Just hours before polling stations open across Ottawa Monday morning, mayoral frontrunners Catherine McKenney and Mark Sutcliffe are making a final push on the campaign trail.
Sutcliffe is spending his weekend making appearances in each of the city’s 24 wards, while Catherine McKenney made appearances in Alta Vista and across Orleans on Saturday and plans to visit New Edinburgh, Kanata and Barrhaven on Sunday.
“This is a really important election and we’re going to have a new mayor for the first time in 12 years so I think it’s really important that people make their voice heard in this election campaign throughout the whole city,” Mark Sutcliffe said.
Both candidates know just how valuable these final hours of campaigning can be.

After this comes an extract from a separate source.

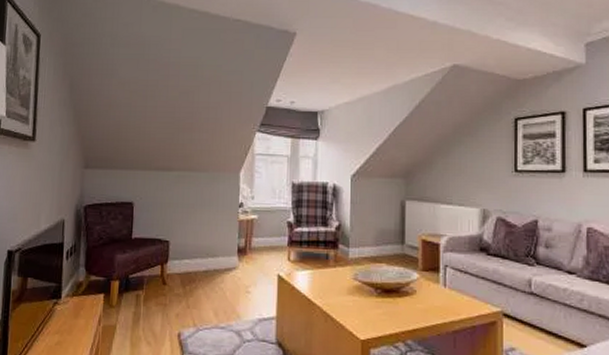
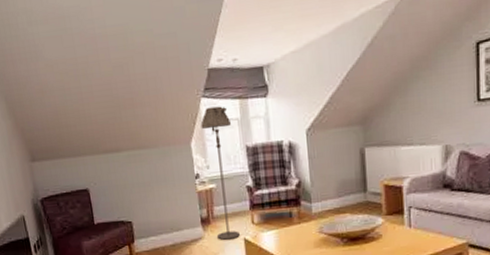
floor lamp: none [252,141,281,274] -> present [200,106,240,240]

Now the focus is on ensuring they get as many of their supporters to the polls as possible.
“It is crucial that we get people out to vote and this is why we’re out here doing this today,” Catherine McKenney said.

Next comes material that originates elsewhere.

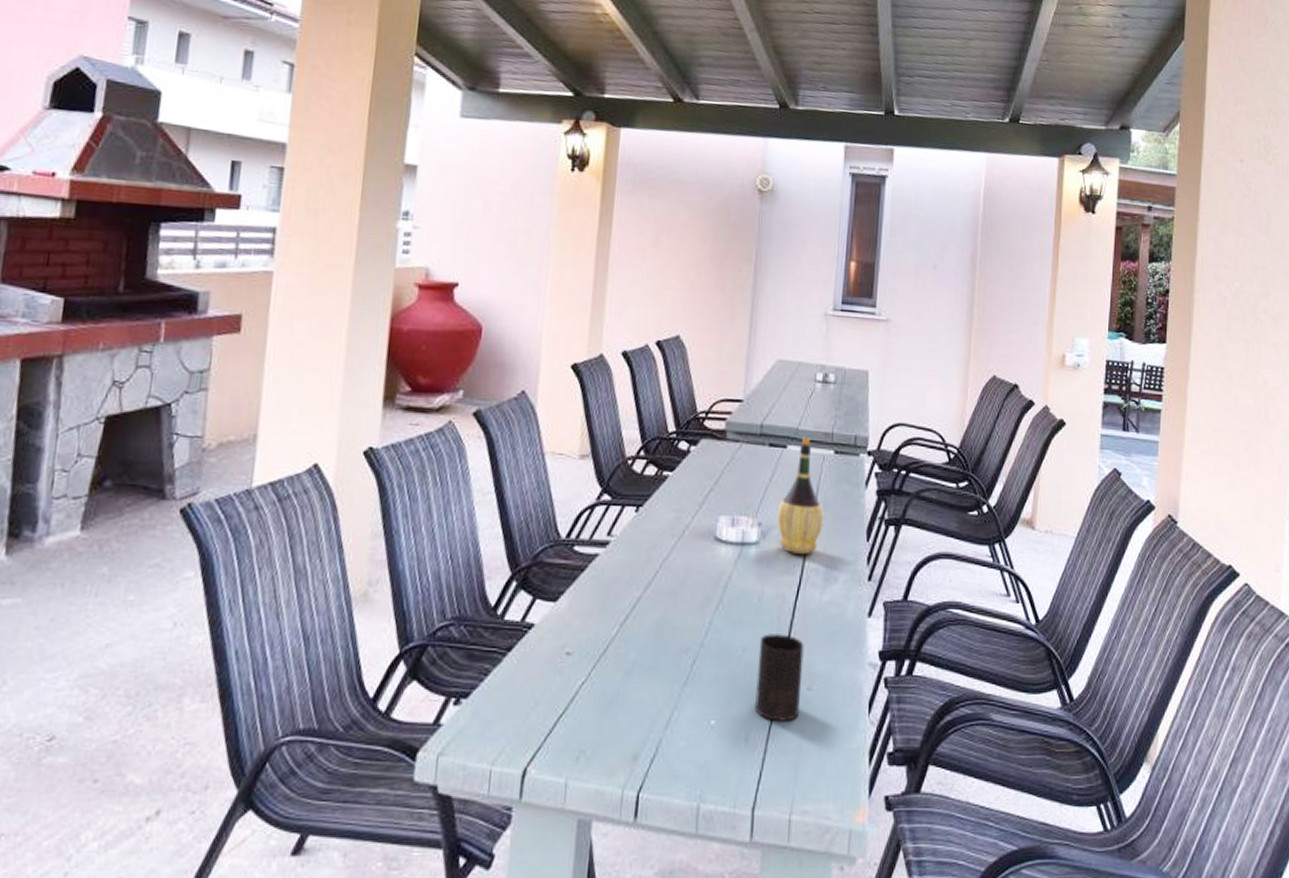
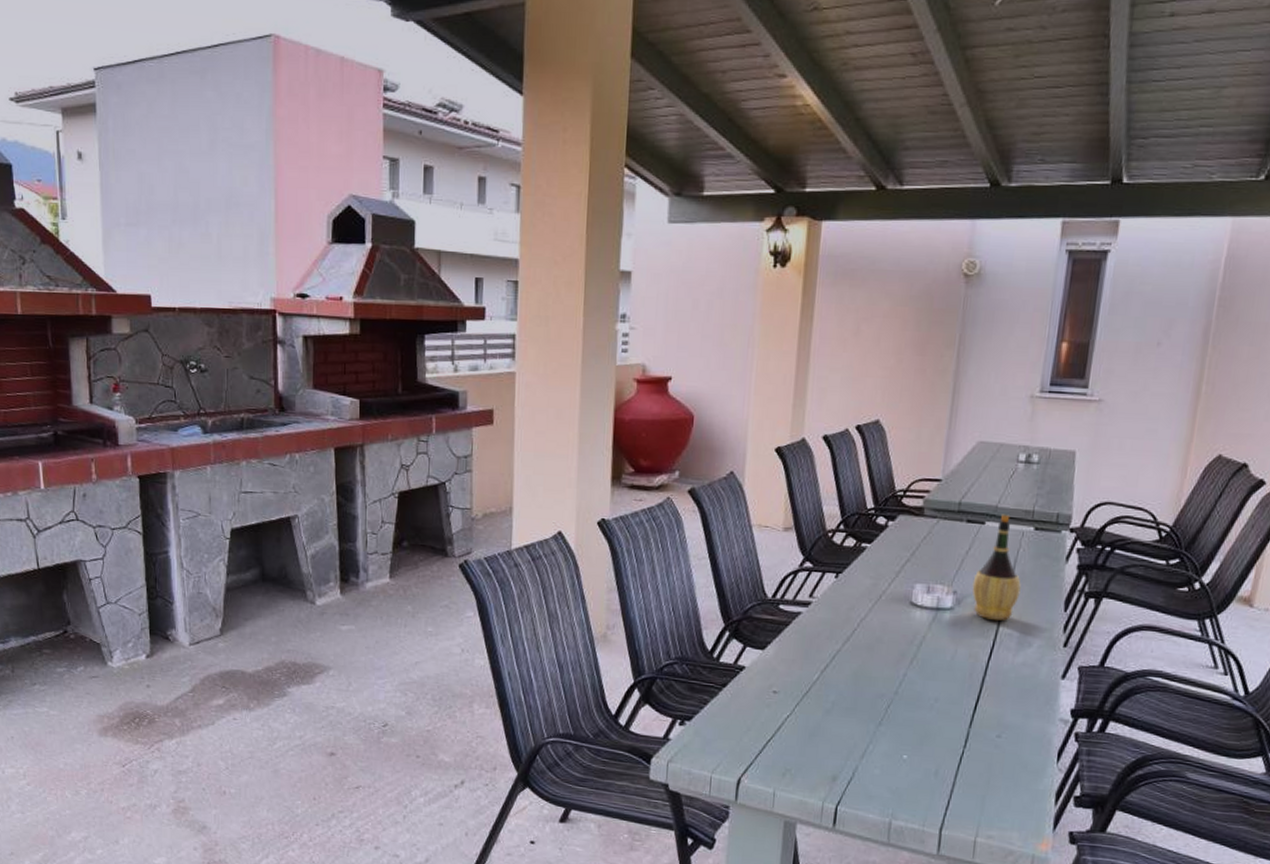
cup: present [755,634,804,723] -> none [945,687,995,763]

Despite more than 79,000 advance votes already cast, an increase of more than 20,000 compared to the city’s last election in 2018, municipal experts say they’re not sure what level of voter turnout to expect.
“That may translate into more people voting, but there’s no guarantee that it will. It may just be that the polls were open on a Friday and some voters said, ‘I can do it on a Friday and I don’t know where I’m going to be Monday morning,'” Chris Waddell, a Professor Emeritus at Carleton University’s School of Journalism and Communication, said.
Waddell says the defining influence on Monday’s results will be voter turnout, noting the city has had low turnout in the past two elections: 42 per cent in 2018, and just below 40 per cent in 2014.
“We’ll see if it’s going to be down to the wire. One of the problems with polling in municipal campaigns is if only 40 per cent of the people turn out, you may be polling a lot of people who like one candidate or another but in the end decide they’re not going to vote,” Waddell added.
Recent polling shows there are still a number of undecided voters, something reflected Saturday among those who met with Sutcliffe, hoping to help clarify their decision.
“I’ve narrowed it down to two, so I’m going to be deciding in the next 24 hours,” Cathie Orfali said.
Polls open at 10:00 a.m. on Monday but for those who cannot attend in-person, Elections Ottawa is reminding residents that voting by proxy remains an option.